Directive >> Among the entries below, find the lines that hold the word "problematic" and report them.

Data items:
------------------------------------

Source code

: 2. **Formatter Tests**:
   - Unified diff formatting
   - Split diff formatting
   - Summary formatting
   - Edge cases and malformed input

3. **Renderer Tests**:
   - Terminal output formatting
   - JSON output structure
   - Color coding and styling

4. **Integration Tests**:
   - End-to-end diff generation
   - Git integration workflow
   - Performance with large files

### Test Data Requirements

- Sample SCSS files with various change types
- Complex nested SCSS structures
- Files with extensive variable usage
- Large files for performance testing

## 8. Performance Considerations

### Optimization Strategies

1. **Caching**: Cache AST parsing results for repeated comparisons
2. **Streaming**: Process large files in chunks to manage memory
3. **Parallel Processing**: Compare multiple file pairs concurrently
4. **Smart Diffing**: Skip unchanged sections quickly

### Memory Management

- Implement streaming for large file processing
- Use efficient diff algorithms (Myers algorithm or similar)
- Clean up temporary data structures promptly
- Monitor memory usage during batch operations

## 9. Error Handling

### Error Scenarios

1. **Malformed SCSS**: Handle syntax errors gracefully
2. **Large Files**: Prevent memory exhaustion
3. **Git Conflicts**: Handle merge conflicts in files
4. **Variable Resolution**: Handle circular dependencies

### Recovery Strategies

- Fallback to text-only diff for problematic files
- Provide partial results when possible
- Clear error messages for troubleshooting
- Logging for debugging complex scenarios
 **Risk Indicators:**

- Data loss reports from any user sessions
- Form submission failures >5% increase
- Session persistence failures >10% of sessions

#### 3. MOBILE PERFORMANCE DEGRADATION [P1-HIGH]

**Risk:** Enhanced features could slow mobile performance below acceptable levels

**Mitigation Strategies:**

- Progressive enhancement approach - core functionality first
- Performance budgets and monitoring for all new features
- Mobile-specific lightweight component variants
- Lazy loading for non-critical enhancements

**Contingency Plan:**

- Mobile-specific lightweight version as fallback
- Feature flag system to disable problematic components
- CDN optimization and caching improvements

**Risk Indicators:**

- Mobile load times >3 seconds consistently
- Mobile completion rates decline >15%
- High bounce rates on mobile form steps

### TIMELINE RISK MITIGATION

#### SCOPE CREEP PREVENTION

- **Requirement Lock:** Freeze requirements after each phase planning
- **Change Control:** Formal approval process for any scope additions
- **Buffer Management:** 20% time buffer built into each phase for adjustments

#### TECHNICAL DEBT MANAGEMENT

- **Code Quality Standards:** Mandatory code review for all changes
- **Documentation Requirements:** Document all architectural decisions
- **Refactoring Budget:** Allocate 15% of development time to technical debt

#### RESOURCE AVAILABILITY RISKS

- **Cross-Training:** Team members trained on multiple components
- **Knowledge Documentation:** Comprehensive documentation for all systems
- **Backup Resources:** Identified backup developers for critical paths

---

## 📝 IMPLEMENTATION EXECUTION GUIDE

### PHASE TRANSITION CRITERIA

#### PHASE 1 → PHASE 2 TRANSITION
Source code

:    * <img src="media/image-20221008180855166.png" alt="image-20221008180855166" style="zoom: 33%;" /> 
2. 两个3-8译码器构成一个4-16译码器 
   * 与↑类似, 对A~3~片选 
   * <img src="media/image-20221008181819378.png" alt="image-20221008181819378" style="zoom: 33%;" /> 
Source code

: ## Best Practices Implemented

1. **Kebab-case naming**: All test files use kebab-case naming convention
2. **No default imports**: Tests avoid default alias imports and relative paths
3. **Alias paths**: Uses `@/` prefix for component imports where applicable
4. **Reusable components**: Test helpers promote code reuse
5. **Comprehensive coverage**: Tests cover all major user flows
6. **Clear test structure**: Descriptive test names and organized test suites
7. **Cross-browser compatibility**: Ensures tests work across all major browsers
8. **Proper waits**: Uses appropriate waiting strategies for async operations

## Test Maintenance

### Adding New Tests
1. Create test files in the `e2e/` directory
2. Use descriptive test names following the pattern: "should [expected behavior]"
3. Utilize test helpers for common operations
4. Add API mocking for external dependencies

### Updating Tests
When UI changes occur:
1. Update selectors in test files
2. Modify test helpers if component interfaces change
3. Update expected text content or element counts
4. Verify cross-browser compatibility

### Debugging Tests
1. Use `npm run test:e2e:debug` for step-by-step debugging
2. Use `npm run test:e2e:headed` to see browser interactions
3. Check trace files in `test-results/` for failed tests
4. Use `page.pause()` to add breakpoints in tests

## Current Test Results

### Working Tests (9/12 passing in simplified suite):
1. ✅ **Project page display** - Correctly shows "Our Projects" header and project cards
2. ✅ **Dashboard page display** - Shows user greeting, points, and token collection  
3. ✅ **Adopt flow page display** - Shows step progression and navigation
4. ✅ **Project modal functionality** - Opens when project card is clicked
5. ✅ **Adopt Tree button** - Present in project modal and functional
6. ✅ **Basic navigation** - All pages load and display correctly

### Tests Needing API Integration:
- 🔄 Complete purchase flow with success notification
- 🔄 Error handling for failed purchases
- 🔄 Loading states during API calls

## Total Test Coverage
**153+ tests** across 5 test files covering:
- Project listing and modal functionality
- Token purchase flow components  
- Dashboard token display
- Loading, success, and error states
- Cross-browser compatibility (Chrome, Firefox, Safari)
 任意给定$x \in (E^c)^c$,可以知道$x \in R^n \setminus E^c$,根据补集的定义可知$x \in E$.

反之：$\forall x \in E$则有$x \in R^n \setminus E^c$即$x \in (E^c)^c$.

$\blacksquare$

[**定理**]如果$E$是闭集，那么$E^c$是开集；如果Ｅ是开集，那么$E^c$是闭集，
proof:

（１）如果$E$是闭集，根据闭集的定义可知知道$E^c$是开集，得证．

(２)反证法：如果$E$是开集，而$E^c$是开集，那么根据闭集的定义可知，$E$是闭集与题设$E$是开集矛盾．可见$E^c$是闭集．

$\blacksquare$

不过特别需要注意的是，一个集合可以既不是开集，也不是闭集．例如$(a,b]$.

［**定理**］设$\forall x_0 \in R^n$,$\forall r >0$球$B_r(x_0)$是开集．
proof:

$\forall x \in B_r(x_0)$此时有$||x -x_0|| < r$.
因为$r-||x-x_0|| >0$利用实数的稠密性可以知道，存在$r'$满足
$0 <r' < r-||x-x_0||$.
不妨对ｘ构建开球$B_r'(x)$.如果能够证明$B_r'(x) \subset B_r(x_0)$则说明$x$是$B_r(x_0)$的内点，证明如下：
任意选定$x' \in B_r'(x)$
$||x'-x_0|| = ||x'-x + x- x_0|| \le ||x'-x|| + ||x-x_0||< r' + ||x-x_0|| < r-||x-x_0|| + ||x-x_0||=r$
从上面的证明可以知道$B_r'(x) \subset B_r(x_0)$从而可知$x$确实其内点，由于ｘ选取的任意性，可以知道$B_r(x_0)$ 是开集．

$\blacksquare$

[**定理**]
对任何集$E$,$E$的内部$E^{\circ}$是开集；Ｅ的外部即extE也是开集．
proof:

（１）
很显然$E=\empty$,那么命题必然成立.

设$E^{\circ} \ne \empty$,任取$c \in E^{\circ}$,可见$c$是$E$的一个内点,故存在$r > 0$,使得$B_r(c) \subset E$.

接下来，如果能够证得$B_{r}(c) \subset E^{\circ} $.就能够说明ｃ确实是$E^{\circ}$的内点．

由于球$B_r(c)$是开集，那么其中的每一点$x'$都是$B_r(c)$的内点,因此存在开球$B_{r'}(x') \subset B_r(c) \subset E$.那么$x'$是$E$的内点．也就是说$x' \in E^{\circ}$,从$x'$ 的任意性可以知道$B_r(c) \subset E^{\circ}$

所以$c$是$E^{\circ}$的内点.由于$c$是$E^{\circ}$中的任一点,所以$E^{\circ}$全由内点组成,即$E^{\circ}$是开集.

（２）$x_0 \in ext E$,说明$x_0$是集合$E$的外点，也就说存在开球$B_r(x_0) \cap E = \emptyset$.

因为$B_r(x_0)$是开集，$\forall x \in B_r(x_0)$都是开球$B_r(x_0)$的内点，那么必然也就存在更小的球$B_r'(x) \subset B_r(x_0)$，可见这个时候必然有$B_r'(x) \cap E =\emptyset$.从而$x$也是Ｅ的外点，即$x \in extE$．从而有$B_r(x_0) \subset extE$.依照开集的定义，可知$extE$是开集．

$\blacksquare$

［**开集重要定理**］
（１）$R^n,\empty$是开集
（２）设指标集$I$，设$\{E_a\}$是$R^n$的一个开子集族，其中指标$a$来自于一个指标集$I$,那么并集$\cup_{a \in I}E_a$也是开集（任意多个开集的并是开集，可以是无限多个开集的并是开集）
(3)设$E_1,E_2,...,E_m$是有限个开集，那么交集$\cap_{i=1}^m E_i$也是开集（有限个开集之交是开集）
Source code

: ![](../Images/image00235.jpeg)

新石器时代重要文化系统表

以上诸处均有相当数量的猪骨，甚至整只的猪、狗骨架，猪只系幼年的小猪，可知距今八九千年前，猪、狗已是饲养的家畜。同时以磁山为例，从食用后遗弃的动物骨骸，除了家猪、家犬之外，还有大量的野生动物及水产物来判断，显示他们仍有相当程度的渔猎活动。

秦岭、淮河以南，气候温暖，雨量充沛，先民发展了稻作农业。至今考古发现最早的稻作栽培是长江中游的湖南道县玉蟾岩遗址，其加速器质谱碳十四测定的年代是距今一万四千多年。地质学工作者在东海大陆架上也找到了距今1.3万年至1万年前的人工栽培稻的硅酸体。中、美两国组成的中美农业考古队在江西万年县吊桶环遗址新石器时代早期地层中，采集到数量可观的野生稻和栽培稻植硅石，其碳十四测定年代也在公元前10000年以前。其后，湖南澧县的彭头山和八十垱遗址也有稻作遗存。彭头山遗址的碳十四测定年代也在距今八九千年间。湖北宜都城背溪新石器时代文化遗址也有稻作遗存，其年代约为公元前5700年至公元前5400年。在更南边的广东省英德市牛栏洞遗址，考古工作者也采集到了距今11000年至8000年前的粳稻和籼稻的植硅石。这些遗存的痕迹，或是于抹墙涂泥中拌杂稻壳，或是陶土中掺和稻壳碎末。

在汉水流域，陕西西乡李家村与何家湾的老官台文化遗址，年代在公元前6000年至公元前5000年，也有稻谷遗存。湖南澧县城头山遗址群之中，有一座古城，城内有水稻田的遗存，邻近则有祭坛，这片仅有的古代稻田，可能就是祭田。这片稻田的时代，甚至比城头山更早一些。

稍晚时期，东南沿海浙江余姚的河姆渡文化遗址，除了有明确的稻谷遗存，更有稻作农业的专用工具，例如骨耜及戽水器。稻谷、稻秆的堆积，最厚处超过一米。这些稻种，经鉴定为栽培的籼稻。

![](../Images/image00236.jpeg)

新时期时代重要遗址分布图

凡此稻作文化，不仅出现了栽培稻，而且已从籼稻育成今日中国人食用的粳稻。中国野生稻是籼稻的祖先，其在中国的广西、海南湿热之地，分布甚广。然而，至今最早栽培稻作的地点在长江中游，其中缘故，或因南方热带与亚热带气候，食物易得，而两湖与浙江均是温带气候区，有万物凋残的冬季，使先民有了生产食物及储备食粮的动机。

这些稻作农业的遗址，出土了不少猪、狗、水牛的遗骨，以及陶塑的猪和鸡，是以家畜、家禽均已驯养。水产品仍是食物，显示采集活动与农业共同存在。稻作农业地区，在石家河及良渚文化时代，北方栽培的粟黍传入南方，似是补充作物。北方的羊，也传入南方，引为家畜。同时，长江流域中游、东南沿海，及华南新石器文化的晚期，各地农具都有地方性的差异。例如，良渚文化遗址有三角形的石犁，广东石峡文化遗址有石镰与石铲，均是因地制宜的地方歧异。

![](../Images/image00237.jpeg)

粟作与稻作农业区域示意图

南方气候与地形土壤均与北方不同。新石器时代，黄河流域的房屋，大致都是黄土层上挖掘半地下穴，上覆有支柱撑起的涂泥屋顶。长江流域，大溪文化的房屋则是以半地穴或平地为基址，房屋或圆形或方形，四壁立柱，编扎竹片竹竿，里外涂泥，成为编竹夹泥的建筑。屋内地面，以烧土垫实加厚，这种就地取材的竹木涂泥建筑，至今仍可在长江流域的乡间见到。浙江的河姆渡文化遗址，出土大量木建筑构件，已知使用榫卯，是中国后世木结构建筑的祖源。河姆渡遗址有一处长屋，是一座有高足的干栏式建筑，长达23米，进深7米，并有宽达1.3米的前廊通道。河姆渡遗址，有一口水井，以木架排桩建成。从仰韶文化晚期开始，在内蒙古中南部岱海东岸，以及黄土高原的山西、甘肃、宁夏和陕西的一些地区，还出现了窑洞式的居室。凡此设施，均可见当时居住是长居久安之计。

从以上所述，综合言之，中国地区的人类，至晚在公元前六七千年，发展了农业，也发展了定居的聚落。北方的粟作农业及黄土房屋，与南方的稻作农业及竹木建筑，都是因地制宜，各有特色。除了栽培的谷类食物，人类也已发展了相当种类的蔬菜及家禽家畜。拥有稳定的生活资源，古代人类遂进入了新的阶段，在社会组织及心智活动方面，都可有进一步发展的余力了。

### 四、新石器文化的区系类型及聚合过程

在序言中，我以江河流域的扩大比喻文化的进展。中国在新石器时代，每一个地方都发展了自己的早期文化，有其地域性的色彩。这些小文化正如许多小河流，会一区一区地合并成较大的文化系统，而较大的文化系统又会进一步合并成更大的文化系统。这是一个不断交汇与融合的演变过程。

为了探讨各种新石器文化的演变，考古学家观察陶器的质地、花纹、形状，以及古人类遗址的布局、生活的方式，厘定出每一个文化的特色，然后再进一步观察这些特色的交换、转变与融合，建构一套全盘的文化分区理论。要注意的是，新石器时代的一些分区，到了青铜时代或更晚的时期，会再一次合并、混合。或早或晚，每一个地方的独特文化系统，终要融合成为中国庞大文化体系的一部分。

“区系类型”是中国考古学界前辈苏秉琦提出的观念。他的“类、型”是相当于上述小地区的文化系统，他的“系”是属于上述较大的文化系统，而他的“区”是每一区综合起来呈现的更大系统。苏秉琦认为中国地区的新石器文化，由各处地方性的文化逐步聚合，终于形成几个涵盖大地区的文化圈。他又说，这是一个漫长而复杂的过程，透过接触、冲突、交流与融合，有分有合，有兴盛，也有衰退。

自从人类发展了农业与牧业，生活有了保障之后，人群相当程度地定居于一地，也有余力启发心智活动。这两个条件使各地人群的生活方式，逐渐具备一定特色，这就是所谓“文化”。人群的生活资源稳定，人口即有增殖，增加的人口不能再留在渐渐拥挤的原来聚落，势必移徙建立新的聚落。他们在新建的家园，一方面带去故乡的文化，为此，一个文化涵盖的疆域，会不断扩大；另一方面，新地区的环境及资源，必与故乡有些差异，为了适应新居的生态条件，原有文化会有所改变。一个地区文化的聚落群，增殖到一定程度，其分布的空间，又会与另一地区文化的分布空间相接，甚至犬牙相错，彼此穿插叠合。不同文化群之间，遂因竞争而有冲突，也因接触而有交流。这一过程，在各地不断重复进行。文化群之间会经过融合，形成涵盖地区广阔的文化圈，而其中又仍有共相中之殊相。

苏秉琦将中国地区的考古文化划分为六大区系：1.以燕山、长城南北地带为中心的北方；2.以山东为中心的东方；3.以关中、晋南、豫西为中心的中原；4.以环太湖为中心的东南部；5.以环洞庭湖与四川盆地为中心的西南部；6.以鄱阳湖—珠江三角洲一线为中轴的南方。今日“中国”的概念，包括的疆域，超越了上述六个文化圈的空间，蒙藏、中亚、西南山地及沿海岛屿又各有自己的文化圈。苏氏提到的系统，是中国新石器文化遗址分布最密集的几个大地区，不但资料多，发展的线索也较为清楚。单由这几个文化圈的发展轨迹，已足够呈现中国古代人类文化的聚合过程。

------------------------------------

Solution to this task >>
- Fallback to text-only diff for problematic files
- Feature flag system to disable problematic components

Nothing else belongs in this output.